Aim of the exercise: Quote exactly the lines running from the line with "SPBU-51, owner: Юлия -> Борис" to the end of the entries, including both, and nothing else.

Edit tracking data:
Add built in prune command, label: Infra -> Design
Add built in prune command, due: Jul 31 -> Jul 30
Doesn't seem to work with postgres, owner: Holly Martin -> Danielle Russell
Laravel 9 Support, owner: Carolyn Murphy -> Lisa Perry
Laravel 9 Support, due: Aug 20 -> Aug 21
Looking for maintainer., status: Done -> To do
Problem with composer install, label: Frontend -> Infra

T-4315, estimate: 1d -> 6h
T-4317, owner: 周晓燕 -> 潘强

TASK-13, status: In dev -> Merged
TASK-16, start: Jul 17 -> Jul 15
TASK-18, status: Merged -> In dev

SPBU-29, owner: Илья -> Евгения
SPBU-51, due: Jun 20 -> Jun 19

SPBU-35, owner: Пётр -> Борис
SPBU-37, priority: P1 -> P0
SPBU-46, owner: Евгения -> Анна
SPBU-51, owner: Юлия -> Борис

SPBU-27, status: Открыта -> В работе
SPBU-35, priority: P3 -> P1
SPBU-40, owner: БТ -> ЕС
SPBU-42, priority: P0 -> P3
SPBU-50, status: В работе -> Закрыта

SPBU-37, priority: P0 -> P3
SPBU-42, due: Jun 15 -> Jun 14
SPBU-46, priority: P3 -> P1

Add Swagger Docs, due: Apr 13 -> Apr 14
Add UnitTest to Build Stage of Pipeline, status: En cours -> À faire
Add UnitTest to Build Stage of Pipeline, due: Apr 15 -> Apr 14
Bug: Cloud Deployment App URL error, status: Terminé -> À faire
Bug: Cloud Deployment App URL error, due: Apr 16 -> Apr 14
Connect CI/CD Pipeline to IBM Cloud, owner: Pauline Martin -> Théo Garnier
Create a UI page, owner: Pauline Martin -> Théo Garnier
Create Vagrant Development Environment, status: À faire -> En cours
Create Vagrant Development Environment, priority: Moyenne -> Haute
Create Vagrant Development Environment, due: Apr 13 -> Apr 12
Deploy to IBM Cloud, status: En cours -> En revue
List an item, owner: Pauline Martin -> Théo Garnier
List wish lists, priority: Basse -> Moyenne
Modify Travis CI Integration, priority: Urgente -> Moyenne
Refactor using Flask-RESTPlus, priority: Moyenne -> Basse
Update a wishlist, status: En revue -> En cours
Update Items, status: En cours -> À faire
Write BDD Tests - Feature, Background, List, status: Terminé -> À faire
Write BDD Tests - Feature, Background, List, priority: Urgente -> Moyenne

Result for this task:
SPBU-51, owner: Юлия -> Борис

SPBU-27, status: Открыта -> В работе
SPBU-35, priority: P3 -> P1
SPBU-40, owner: БТ -> ЕС
SPBU-42, priority: P0 -> P3
SPBU-50, status: В работе -> Закрыта

SPBU-37, priority: P0 -> P3
SPBU-42, due: Jun 15 -> Jun 14
SPBU-46, priority: P3 -> P1

Add Swagger Docs, due: Apr 13 -> Apr 14
Add UnitTest to Build Stage of Pipeline, status: En cours -> À faire
Add UnitTest to Build Stage of Pipeline, due: Apr 15 -> Apr 14
Bug: Cloud Deployment App URL error, status: Terminé -> À faire
Bug: Cloud Deployment App URL error, due: Apr 16 -> Apr 14
Connect CI/CD Pipeline to IBM Cloud, owner: Pauline Martin -> Théo Garnier
Create a UI page, owner: Pauline Martin -> Théo Garnier
Create Vagrant Development Environment, status: À faire -> En cours
Create Vagrant Development Environment, priority: Moyenne -> Haute
Create Vagrant Development Environment, due: Apr 13 -> Apr 12
Deploy to IBM Cloud, status: En cours -> En revue
List an item, owner: Pauline Martin -> Théo Garnier
List wish lists, priority: Basse -> Moyenne
Modify Travis CI Integration, priority: Urgente -> Moyenne
Refactor using Flask-RESTPlus, priority: Moyenne -> Basse
Update a wishlist, status: En revue -> En cours
Update Items, status: En cours -> À faire
Write BDD Tests - Feature, Background, List, status: Terminé -> À faire
Write BDD Tests - Feature, Background, List, priority: Urgente -> Moyenne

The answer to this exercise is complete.